Rebel, we probably agree on a lot of tax reform concepts (although I believe the Feds are incapable of achieving any of it). I very much want a simplified tax code. I like exploring national sales tax - consumption taxation is simple and equitable. The "prebate" to ease the pain on everyone's "necessity spending" is sound.
I'm afraid, however, everything in the US economy, including and especially politics, revolves around the current Federal tax code in such an intentionally massively complex spider web, there's no way we will ever get the political foxes to change the locks on the public hen house... short of a bloody revolution. Neither party, even in complete control of both houses and the White House, will take on this task and see it through. They'd never do it with split party leadership.
As for state university athletic budgets and the "feel good" talk... the state does not mandate universities have to have athletic departments any more than they mandate they have to have student unions, covered walkways, research centers or professors that publish. They force a cap on universities' athletic spending, but UL could forego athletics and the state would not take that money away. Just like the university makes decisions that a student union is something other competing universities have, and that provides students a gathering place for a variety of functions, so too does the university realize the necessity to have university athletics as part of the complete university system offering.
If all state schools eliminated, or even massively scaled back athletics, from the extremely low budgets we currently have, they would all shrink in enrollment, lose a great deal of their community tie, lose a huge amount of alumni connections, and all of that would have an enormous overall negative impact on the university's academics.

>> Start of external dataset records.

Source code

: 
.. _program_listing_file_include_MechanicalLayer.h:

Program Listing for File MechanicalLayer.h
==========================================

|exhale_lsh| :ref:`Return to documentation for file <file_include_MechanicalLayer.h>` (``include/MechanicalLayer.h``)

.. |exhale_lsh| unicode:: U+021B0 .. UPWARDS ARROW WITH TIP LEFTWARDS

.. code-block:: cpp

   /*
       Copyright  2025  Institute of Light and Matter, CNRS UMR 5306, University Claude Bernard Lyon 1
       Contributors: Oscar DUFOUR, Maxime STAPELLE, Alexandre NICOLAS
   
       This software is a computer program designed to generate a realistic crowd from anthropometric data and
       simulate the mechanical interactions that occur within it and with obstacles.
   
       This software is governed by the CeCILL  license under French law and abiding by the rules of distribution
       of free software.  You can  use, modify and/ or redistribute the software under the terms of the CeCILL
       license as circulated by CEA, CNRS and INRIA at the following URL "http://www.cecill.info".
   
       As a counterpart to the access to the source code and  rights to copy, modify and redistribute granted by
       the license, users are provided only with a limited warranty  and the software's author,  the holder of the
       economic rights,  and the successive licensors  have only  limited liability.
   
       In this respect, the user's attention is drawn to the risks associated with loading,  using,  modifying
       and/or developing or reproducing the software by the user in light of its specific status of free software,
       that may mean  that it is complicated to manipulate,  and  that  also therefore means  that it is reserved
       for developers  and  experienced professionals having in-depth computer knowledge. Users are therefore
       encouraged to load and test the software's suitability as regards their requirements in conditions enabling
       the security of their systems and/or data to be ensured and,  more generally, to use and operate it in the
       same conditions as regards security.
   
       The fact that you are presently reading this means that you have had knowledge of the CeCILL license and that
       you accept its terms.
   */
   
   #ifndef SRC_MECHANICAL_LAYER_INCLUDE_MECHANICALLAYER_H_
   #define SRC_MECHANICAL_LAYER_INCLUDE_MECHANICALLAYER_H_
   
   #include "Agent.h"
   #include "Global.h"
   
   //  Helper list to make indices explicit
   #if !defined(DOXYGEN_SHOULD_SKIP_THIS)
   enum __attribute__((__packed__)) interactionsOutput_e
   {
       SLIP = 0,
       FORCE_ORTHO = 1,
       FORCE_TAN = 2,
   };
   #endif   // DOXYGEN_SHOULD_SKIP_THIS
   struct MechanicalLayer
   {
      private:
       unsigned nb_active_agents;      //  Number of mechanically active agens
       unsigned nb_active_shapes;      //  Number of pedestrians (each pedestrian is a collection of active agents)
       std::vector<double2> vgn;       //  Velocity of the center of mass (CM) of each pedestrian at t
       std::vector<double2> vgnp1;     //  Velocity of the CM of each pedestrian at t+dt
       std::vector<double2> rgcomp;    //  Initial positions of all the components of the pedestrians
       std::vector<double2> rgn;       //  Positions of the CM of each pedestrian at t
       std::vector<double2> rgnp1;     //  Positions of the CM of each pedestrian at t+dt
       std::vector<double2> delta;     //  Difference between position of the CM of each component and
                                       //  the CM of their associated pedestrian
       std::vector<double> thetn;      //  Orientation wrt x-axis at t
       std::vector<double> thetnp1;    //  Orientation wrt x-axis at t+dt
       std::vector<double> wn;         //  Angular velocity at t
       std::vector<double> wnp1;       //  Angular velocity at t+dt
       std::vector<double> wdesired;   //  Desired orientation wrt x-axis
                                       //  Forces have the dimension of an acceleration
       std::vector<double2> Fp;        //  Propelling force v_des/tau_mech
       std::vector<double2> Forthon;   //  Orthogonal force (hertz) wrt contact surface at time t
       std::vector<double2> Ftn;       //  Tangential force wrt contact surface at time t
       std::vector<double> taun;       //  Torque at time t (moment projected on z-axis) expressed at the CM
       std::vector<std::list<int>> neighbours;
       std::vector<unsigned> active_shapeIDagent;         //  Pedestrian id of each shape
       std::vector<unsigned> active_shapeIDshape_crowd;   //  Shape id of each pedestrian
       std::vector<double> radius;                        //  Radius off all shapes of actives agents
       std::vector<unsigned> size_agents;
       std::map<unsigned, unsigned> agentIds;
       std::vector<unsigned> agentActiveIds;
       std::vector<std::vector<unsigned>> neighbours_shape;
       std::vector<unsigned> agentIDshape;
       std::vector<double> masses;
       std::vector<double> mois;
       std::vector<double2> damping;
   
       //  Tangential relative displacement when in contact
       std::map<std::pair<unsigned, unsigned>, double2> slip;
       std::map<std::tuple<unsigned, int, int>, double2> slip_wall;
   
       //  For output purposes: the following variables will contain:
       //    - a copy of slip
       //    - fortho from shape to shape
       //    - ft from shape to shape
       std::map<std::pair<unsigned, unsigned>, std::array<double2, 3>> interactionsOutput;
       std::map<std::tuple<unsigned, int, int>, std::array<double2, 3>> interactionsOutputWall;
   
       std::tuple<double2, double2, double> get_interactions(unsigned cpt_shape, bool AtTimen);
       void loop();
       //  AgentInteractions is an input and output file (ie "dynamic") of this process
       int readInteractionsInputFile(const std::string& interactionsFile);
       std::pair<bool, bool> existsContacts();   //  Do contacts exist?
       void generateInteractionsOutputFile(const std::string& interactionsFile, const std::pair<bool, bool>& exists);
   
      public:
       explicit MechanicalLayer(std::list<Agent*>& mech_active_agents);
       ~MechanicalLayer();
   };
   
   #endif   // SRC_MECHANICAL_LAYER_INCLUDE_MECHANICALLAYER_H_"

You need to stop referencing athletics in your comparative arguments. I believe you think you've made several sound arguments on this topic. You simply have not. You fail to accept the relationship aspect of athletics and academics in their healthy cohabitation. You think one penalizes the other, monetarily, when in fact they are inseparable from each other's welfare. Take away the $6 million going to athletics, give it strictly to academics, and watch the systematic collapse of the entire university is all you will accomplish.